Posted by Ruth Asawa San Francisco School of the Arts on Monday, June 8, 2015

Specifically, the course will cover "things like the establishment of enclaves, the experience in the military and the end of the 'don't ask, don't tell' policy, the overturning of [the Defense of Marriage Act] and the [Proposition 8] case, what's happening right now with the spread of marriage equality and how that's moving through the U.S. Supreme Court," Schlax said.

Schlax will develop the curriculum, which will focus on LGBT history, NBC Bay Area reports.

Around 600 students attend the Ruth Asawa San Francisco School of the Arts. Of those, 28 percent identify as lesbian, gay, bisexual, transgender or queer, Schlax told CBS San Francisco. In 2014, as part of a wide-ranging survey of sexual orientation among American adults, the Centers for Disease Control and Prevention reported 3.4 percent of Americans identified as something other than straight—1.6 percent identified as gay or lesbian, 0.7 percent identified as bisexual and 1.1 percent identified as something else. A 2012 Gallup poll also found 3.4 percent of adult Americans identified as lesbian, gay, bisexual or transgender. A 2010 study by researchers at Ohio State University and Boston University found as many as 19 percent of adult Americans do not identify as heterosexual.
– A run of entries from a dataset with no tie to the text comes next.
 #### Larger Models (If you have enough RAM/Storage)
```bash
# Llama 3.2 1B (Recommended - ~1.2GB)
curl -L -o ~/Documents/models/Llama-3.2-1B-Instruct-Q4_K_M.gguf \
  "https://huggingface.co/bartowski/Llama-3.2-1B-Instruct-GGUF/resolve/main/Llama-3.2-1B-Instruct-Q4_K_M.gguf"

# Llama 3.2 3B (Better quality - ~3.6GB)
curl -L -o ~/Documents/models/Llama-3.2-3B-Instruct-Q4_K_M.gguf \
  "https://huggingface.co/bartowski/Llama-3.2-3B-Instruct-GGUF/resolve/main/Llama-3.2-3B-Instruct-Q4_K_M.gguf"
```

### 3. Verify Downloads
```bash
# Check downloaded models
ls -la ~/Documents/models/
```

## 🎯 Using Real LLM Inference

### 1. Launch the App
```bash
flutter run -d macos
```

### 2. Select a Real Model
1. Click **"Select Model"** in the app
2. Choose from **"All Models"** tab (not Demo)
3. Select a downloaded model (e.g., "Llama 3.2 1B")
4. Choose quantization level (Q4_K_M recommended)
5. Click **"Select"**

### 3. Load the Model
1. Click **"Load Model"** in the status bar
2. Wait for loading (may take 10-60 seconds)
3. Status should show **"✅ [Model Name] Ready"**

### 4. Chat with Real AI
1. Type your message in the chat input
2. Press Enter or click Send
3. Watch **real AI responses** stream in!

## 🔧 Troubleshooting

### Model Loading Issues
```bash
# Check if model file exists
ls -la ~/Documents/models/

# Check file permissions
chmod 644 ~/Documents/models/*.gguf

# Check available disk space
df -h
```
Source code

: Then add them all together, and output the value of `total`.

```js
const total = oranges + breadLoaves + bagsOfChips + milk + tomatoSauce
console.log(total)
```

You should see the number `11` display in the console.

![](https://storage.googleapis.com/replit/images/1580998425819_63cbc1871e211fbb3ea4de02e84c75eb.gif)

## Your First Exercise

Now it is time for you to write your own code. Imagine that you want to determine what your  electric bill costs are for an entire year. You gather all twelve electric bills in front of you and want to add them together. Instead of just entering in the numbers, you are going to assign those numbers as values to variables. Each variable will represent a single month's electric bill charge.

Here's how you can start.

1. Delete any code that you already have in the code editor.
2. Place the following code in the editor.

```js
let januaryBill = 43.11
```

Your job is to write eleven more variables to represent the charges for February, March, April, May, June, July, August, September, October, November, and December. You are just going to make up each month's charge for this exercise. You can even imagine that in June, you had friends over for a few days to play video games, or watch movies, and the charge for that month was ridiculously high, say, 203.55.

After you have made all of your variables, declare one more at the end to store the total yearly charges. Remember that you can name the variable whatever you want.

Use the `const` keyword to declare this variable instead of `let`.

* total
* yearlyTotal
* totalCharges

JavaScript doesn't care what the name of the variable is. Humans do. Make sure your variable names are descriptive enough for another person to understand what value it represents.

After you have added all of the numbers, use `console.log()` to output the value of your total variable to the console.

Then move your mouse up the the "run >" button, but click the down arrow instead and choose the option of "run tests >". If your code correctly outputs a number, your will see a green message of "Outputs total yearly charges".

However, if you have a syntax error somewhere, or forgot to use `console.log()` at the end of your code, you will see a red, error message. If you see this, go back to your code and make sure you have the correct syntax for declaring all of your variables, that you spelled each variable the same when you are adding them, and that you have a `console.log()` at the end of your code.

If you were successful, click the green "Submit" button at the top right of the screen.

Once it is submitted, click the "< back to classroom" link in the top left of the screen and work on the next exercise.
LGBT studies courses are more common in higher education. Many schools within the University of California system, including UCLA, UC Davis, UC Irvine, UC Santa Cruz, UC San Diego, UC Santa Barbara and UC Berkeley offer LGBT studies majors or minors.

Twenty-five students had enrolled for the high school class as of mid-June, The San Francisco Examiner reports.

Starting in the fall the school will also offer an ethnic studies course, in which students will discuss the "nonwhite experience in the United States," Schlax said.